4

I'm stuck on a problem with writing a parser in Haskell that I hope someone can help out with!

It is a bit more complicated than my usual parser because there are two layers of parsing. First a language definition is parsed into an AST, then that AST is transformed into another parser that parses the actual language.

I have made pretty good progress so far but I'm stuck on implementing recursion in the language definition. As the language definition is transformed from AST into a parser in a recursive function, I can't work out how it can call itself if it doesn't exist yet.
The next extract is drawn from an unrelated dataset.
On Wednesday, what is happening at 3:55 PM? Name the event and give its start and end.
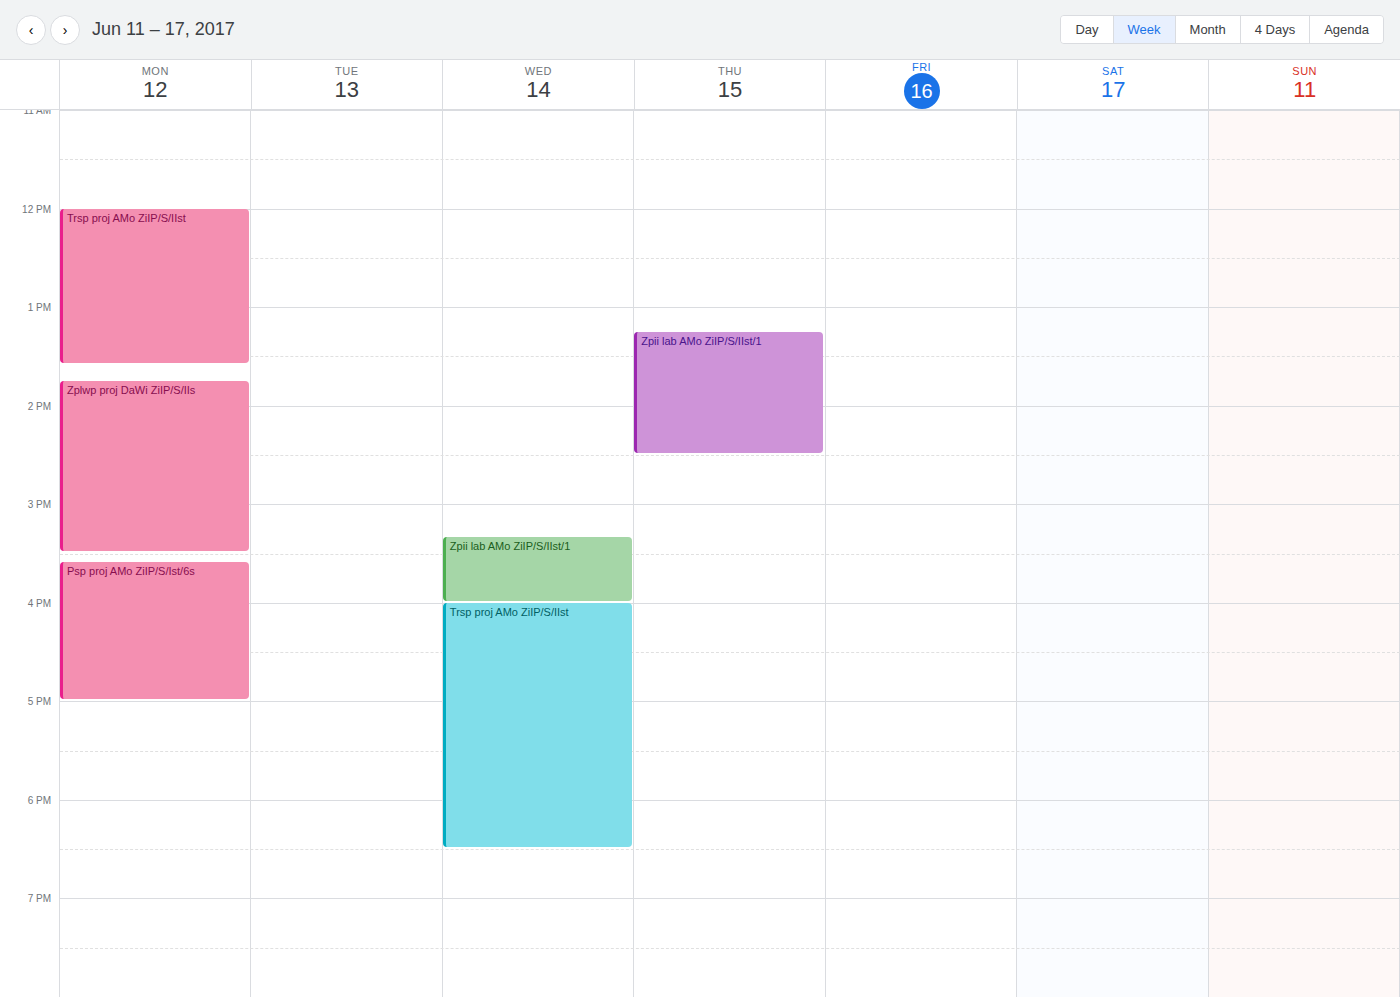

I'm finding it a bit hard to explain my problem, so maybe an example will help.

The language definition might define that a language consists of three keywords in sequence and then optional recursion in brackets.

A B C ($RECURSE)

Which would be parsed into an AST like:

[Keyword "A", Keyword "B", Keyword "C", Optional (Many [Recurse])]

The Many is not really required for this example, but in my actual project, optional blocks can have multiple syntax elements in them so an Optional would contain a Many with n elements.

I would then want it to get transformed into a parser that parses strings like:

A B C
A B C (A B C)
A B C (A B C (A B C))

I've boiled down my project into the simplest possible example. You can see my TODO comment where I'm stuck trying to implement the recursion.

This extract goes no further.